The first thing I noticed in the data is that all my rows are in pairs. A matches with B in the same way that B matches with A and I forgot that the results matrix only needs to be triangular, so I’ve got twice as much data as I actually needed. The second thing I noticed was that most of the data relates to Ethnic Group, Language and Country of Birth or Nationality. The top of my data looks like the following:
0.1336189 | QS211EW0094 | QS211EW0148 | (Ethnic Group (detailed)) Mixed/multiple ethnic group: Israeli AND (Ethnic Group (detailed)) Asian/Asian British: Italian |
0.1546012 | QS211EW0178 | QS211EW0204 | (Ethnic Group (detailed)) Black/African/Caribbean/Black British: Black European AND (Ethnic Group (detailed)) Other ethnic group: Australian/New Zealander |
0.1546012 | QS211EW0204 | QS211EW0178 | (Ethnic Group (detailed)) Other ethnic group: Australian/New Zealander AND (Ethnic Group (detailed)) Black/African/Caribbean/Black British: Black European |
0.1710527 | QS211EW0050 | QS211EW0030 | (Ethnic Group (detailed)) White: Somalilander AND (Ethnic Group (detailed)) White: Kashmiri |
0.1883012 | QS203EW0073 | QS211EW0113 | (Country of Birth (detailed)) Antarctica and Oceania: Antarctica AND (Ethnic Group (detailed)) Mixed/multiple ethnic group: Peruvian |
0.1883012 | QS211EW0113 | QS203EW0073 | (Ethnic Group (detailed)) Mixed/multiple ethnic group: Peruvian AND (Country of Birth (detailed)) Antarctica and Oceania: Antarctica |
0.1889113 | QS211EW0170 | QS211EW0242 | (Ethnic Group (detailed)) Asian/Asian British: Turkish Cypriot AND (Ethnic Group (detailed)) Other ethnic group: Punjabi |
0.1925942 | QS211EW0133 | KS201EW0011 | (Ethnic Group (detailed)) Asian/Asian British: Pakistani or British Pakistani AND (Ethnic Group) Asian/Asian British: Pakistani |
The data has had the leading diagonal removed so there are no matches between datasets and themselves. The columns show match value (0.133), first column code (QS211EW0094), second column code (QS211EW0148) and finally the plain text description. This takes the form of the Census Table in brackets (Ethnic Group (Detailed)), the column description (Mixed/multiple ethnic group: Israeli), then “AND” followed by the same format for the second table and field being matched against.
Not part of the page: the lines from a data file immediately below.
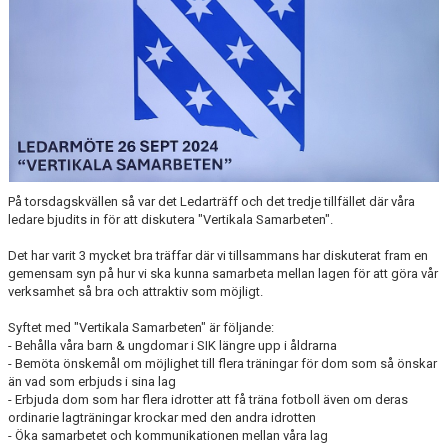
SPONSORER
STÖTTA SIK
På torsdagskvällen så var det Ledarträff och det tredje tillfället där våra
ledare bjudits in för att diskutera "Vertikala Samarbeten".
Det har varit 3 mycket bra träffar där vi tillsammans har diskuterat fram en
gemensam syn på hur vi ska kunna samarbeta mellan lagen för att göra vår
verksamhet så bra och attraktiv som möjligt.
Syftet med "Vertikala Samarbeten" är följande:
- Behålla våra barn & ungdomar i SIK längre upp i åldrarna
- Bemöta önskemål om möjlighet till flera träningar för dom som så önskar
än vad som erbjuds i sina lag
- Erbjuda dom som har flera idrotter att få träna fotboll även om deras
ordinarie lagträningar krockar med den andra idrotten
- Öka samarbetet och kommunikationen mellan våra lag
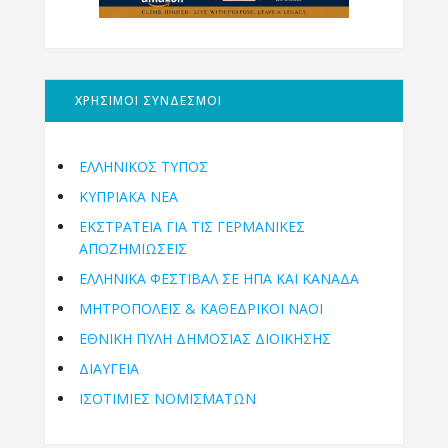
ΧΡΗΣΙΜΟΙ ΣΥΝΔΕΣΜΟΙ
ΕΛΛΗΝΙΚΟΣ ΤΥΠΟΣ
ΚΥΠΡΙΑΚΑ ΝΕΑ
ΕΚΣΤΡΑΤΕΙΑ ΓΙΑ ΤΙΣ ΓΕΡΜΑΝΙΚΕΣ
ΑΠΟΖΗΜΙΩΣΕΙΣ
ΕΛΛΗΝΙΚΆ ΦΕΣΤΙΒΆΛ ΣΕ ΗΠΑ ΚΑΙ ΚΑΝΑΔΑ
ΜΗΤΡΟΠΌΛΕΙΣ & ΚΑΘΕΔΡΙΚΟΊ ΝΑΟΊ
ΕΘΝΙΚΉ ΠΎΛΗ ΔΗΜΌΣΙΑΣ ΔΙΟΊΚΗΣΗΣ
ΔΙΑΥΓΕΙΑ
ΙΣΟΤΙΜΙΕΣ ΝΟΜΙΣΜΑΤΩΝ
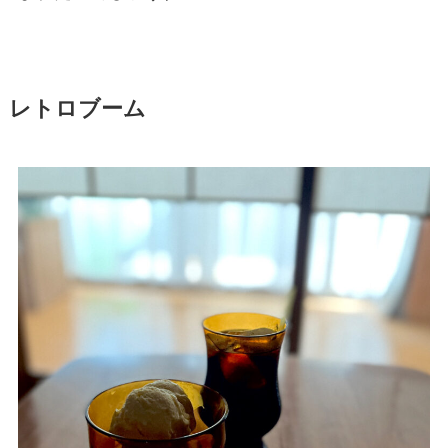
レトロブーム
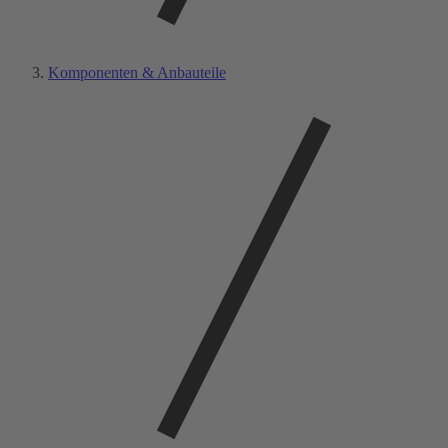
Komponenten & Anbauteile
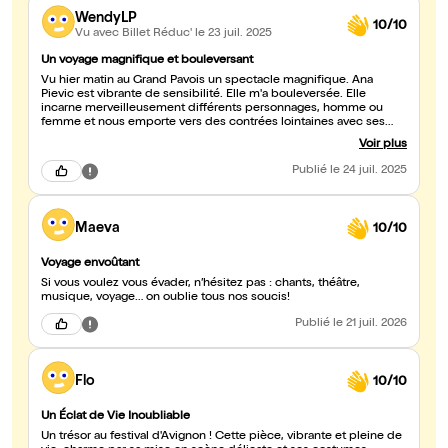
WendyLP
10/10
Vu avec Billet Réduc'
le 23 juil. 2025
Un voyage magnifique et bouleversant
Vu hier matin au Grand Pavois un spectacle magnifique. Ana
Pievic est vibrante de sensibilité. Elle m'a bouleversée. Elle
incarne merveilleusement différents personnages, homme ou
femme et nous emporte vers des contrées lointaines avec ses
compagnons de jeu, tous très attachants. Un texte poétique et
Voir plus
profond, des musiciens virtuoses, une mise en scène tout en
finesse. Vraiment, allez vite découvrir ce bijou !
Publié
le 24 juil. 2025
Maeva
10/10
Voyage envoûtant
Si vous voulez vous évader, n’hésitez pas : chants, théâtre,
musique, voyage… on oublie tous nos soucis!
Publié
le 21 juil. 2026
Flo
10/10
Un Éclat de Vie Inoubliable
Un trésor au festival d'Avignon ! Cette pièce, vibrante et pleine de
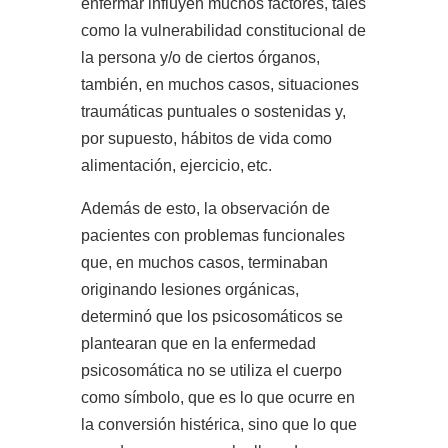
enfermar influyen muchos factores, tales
como la vulnerabilidad constitucional de
la persona y/o de ciertos órganos,
también, en muchos casos, situaciones
traumáticas puntuales o sostenidas y,
por supuesto, hábitos de vida como
alimentación, ejercicio,
etc.
Además de esto, la observación de
pacientes con problemas funcionales
que, en muchos casos, terminaban
originando lesiones orgánicas,
determinó que los psicosomáticos se
plantearan que en la enfermedad
psicosomática no se utiliza el cuerpo
como símbolo, que es lo que ocurre en
la conversión histérica, sino que lo que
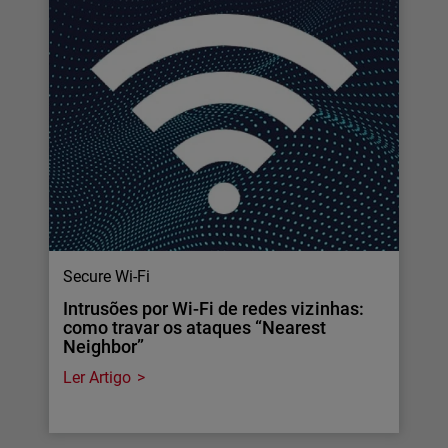
Secure Wi-Fi
Intrusões por Wi-Fi de redes vizinhas:
como travar os ataques “Nearest
Neighbor”
Ler Artigo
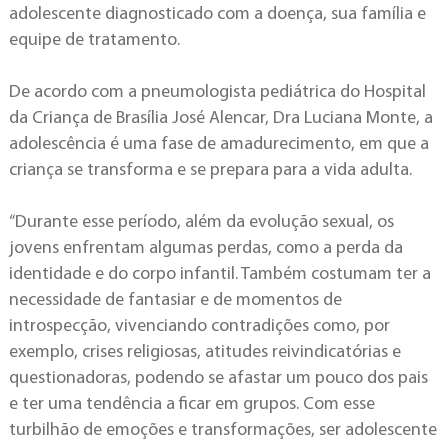
adolescente diagnosticado com a doença, sua família e
equipe de tratamento.
De acordo com a pneumologista pediátrica do Hospital
da Criança de Brasília José Alencar, Dra Luciana Monte, a
adolescência é uma fase de amadurecimento, em que a
criança se transforma e se prepara para a vida adulta.
“Durante esse período, além da evolução sexual, os
jovens enfrentam algumas perdas, como a perda da
identidade e do corpo infantil. Também costumam ter a
necessidade de fantasiar e de momentos de
introspecção, vivenciando contradições como, por
exemplo, crises religiosas, atitudes reivindicatórias e
questionadoras, podendo se afastar um pouco dos pais
e ter uma tendência a ficar em grupos. Com esse
turbilhão de emoções e transformações, ser adolescente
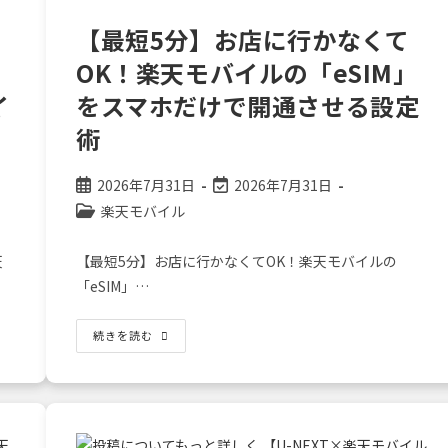
Link
で
【最短5分】お店に行かなくて
母
国
の
OK！楽天モバイルの「eSIM」
家
族
イ
をスマホだけで開通させる設定
と
「無
術
料
ビ
デ
オ
投
投
2026年7月31日
2026年7月31日
通
話」
稿
稿
投
楽天モバイル
し
公
の
稿
て
寂
開
最
カ
し
天
【最短5分】お店に行かなくてOK！楽天モバイルの
日:
終
テ
さ
「eSIM」…
を
変
ゴ
解
更
リ
消
し
日:
ー:
【最
続きを読む
よ
短
う
5
分】
お
店
に
行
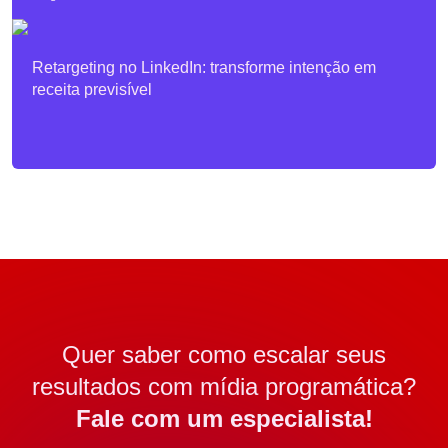
Retargeting no LinkedIn: transforme intenção em
receita previsível
Quer saber como escalar seus
resultados com mídia programática?
Fale com um especialista!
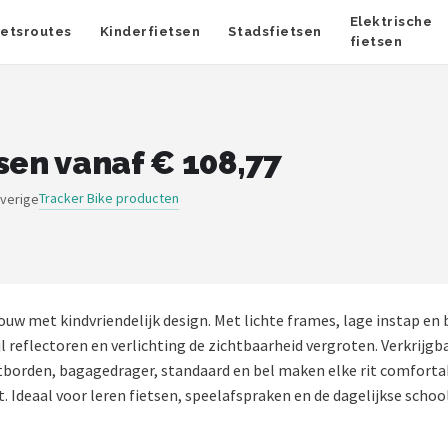
Elektrische
ietsroutes
Kinderfietsen
Stadsfietsen
fietsen
sen vanaf € 108,77
Tracker Bike producten
overige
uw met kindvriendelijk design. Met lichte frames, lage instap e
l reflectoren en verlichting de zichtbaarheid vergroten. Verkrijgb
tborden, bagagedrager, standaard en bel maken elke rit comfortabe
 Ideaal voor leren fietsen, speelafspraken en de dagelijkse schoo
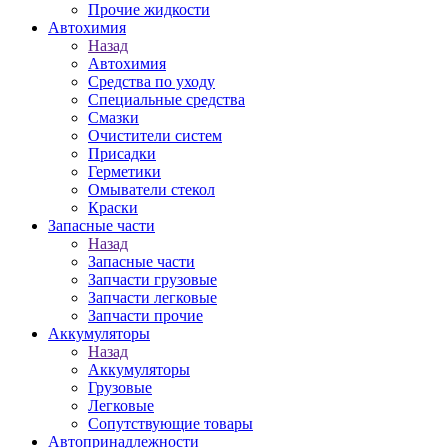
Прочие жидкости
Автохимия
Назад
Автохимия
Средства по уходу
Специальные средства
Смазки
Очистители систем
Присадки
Герметики
Омыватели стекол
Краски
Запасные части
Назад
Запасные части
Запчасти грузовые
Запчасти легковые
Запчасти прочие
Аккумуляторы
Назад
Аккумуляторы
Грузовые
Легковые
Сопутствующие товары
Автопринадлежности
It probably makes sense that the highest matches are ethnicity, country of birth, religion and language as there is a definite causal relationship between all these things. The data also picks out groupings between pairs of ethnic groups and nationalities who tend to reside in the same areas. Some of these are surprising, so there must be a case for extracting all the nationality links and producing a graph visualisation of the relationships.
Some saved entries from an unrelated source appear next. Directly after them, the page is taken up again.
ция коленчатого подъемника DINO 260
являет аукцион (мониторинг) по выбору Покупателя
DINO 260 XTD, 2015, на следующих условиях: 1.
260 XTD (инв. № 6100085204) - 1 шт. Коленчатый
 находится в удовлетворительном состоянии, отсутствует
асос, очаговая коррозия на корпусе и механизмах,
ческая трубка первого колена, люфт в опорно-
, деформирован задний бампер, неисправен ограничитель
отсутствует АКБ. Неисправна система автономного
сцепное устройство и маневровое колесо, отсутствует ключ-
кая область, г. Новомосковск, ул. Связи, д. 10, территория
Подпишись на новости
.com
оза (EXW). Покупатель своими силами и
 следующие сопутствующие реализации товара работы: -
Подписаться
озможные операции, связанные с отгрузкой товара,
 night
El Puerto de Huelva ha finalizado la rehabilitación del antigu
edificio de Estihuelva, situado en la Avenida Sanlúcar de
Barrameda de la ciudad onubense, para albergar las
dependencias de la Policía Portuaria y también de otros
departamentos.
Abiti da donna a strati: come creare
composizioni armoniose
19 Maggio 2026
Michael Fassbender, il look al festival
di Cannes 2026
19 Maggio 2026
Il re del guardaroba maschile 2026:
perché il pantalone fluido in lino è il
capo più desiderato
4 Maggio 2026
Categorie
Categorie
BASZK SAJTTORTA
There are also some obvious problems with the data which you can see by looking at the last line of the table above: British Pakistani matches with British Pakistani. No surprise there, but it does highlight the fact that there are a lot of overlaps between columns in different data tables containing identical, or very similar data. At the moment I’m not sure how to remove this, but it needs some kind of equivalence lookup. This also occurs at least once on every table as there is always a total count column that matches with population density:
0.2201077 | QS101EW0001 | KS202EW0021 | (Residence Type) All categories: Residence type AND (National Identity) All categories: National identity British |
These two columns are just the total counts for the QS101 and KS202 tables, so they’re both maps of population. Heuristic number one is: remove anything containing “All categories” in both descriptions.
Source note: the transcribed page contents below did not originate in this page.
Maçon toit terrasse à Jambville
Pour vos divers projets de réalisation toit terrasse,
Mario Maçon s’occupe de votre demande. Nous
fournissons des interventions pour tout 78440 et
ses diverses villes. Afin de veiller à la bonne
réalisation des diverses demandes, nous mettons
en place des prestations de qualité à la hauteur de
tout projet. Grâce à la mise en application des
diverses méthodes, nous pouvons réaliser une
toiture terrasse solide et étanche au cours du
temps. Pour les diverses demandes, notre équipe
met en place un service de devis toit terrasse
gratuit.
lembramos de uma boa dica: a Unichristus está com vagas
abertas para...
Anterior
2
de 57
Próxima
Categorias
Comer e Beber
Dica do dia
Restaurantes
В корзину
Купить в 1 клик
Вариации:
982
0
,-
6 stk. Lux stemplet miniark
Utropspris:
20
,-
On the basis of this, it’s probably worth looking at the mid-range data rather than the exact matches as this is where it starts to get interesting:
10.82747 | KS605EW0020 | KS401EW0008 | (Industry) A Agriculture, forestry and fishing AND (Dwellings, Household Spaces and Accomodation Type) Whole house or bungalow: Detached |
10.8299 | QS203EW0078 | QS402EW0012 | (Country of Birth (detailed)) Other AND (Accomodation Type – Households) Shared dwelling |
To sum up, there is a lot more of this data than I was expecting, and my method of matching is rather naive. The next iteration of the data processing is going to have to work a lot harder to remove more of the trivial matches between two sets of data that are the same thing. I also want to see some maps so I can explore the data.